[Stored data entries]
★ ★ ★ ★ ★
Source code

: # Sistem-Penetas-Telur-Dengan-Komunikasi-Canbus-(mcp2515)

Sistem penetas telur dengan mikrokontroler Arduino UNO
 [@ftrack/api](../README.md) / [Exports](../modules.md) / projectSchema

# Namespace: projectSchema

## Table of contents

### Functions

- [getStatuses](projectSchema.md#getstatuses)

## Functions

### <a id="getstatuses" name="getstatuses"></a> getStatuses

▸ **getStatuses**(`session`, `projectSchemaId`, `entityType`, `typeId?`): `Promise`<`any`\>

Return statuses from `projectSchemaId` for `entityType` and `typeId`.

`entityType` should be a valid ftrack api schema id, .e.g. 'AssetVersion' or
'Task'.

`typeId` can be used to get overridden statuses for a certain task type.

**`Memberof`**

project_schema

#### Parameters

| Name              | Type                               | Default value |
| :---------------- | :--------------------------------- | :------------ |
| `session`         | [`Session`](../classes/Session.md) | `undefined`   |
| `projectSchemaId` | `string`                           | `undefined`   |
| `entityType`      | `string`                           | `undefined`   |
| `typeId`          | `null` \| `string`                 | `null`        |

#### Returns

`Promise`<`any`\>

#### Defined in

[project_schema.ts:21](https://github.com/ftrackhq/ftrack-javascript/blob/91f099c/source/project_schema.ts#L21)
★ ★ ★ ★ ★
Try it: Rename "entityType" to "entityKind" everywhere in the material and reproduce it, keeping every other character the same.

Result:
Source code

: # Sistem-Penetas-Telur-Dengan-Komunikasi-Canbus-(mcp2515)

Sistem penetas telur dengan mikrokontroler Arduino UNO
 [@ftrack/api](../README.md) / [Exports](../modules.md) / projectSchema

# Namespace: projectSchema

## Table of contents

### Functions

- [getStatuses](projectSchema.md#getstatuses)

## Functions

### <a id="getstatuses" name="getstatuses"></a> getStatuses

▸ **getStatuses**(`session`, `projectSchemaId`, `entityKind`, `typeId?`): `Promise`<`any`\>

Return statuses from `projectSchemaId` for `entityKind` and `typeId`.

`entityKind` should be a valid ftrack api schema id, .e.g. 'AssetVersion' or
'Task'.

`typeId` can be used to get overridden statuses for a certain task type.

**`Memberof`**

project_schema

#### Parameters

| Name              | Type                               | Default value |
| :---------------- | :--------------------------------- | :------------ |
| `session`         | [`Session`](../classes/Session.md) | `undefined`   |
| `projectSchemaId` | `string`                           | `undefined`   |
| `entityKind`      | `string`                           | `undefined`   |
| `typeId`          | `null` \| `string`                 | `null`        |

#### Returns

`Promise`<`any`\>

#### Defined in

[project_schema.ts:21](https://github.com/ftrackhq/ftrack-javascript/blob/91f099c/source/project_schema.ts#L21)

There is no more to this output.